- DIRECTIONS FOR THIS TASK -
Where does the word "ฒนธรรมเป" occur in the entries below? Copy every line that has it.

(Saved data entries)
────────────────

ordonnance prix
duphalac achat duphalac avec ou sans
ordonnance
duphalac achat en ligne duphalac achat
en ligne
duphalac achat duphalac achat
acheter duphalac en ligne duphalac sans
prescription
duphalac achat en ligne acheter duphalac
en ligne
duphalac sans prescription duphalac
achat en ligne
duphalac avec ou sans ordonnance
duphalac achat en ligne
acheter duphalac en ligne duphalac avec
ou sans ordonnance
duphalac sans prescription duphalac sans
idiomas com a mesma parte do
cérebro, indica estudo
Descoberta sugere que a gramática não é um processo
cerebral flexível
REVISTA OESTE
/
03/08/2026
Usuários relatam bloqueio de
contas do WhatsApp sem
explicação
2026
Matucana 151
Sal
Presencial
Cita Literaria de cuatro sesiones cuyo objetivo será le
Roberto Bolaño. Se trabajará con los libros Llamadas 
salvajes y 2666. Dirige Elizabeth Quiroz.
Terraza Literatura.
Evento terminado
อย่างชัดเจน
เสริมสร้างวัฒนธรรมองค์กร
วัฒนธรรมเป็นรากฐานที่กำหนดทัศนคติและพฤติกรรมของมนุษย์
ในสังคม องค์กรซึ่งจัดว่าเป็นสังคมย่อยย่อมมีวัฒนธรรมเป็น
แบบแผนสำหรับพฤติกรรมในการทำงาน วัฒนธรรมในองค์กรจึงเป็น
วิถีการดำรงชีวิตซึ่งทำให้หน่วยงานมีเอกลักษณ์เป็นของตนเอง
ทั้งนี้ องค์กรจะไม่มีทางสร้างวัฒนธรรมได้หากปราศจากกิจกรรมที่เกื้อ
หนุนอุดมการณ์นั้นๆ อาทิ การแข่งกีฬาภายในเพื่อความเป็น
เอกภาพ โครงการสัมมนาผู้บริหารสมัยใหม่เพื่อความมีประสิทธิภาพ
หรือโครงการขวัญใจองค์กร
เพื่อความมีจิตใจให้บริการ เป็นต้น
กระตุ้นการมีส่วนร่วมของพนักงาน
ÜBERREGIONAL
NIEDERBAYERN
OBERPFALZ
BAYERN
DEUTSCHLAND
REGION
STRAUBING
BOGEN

────────────────

- SOLUTION TO THIS EXERCISE -
วัฒนธรรมเป็นรากฐานที่กำหนดทัศนคติและพฤติกรรมของมนุษย์
ในสังคม องค์กรซึ่งจัดว่าเป็นสังคมย่อยย่อมมีวัฒนธรรมเป็น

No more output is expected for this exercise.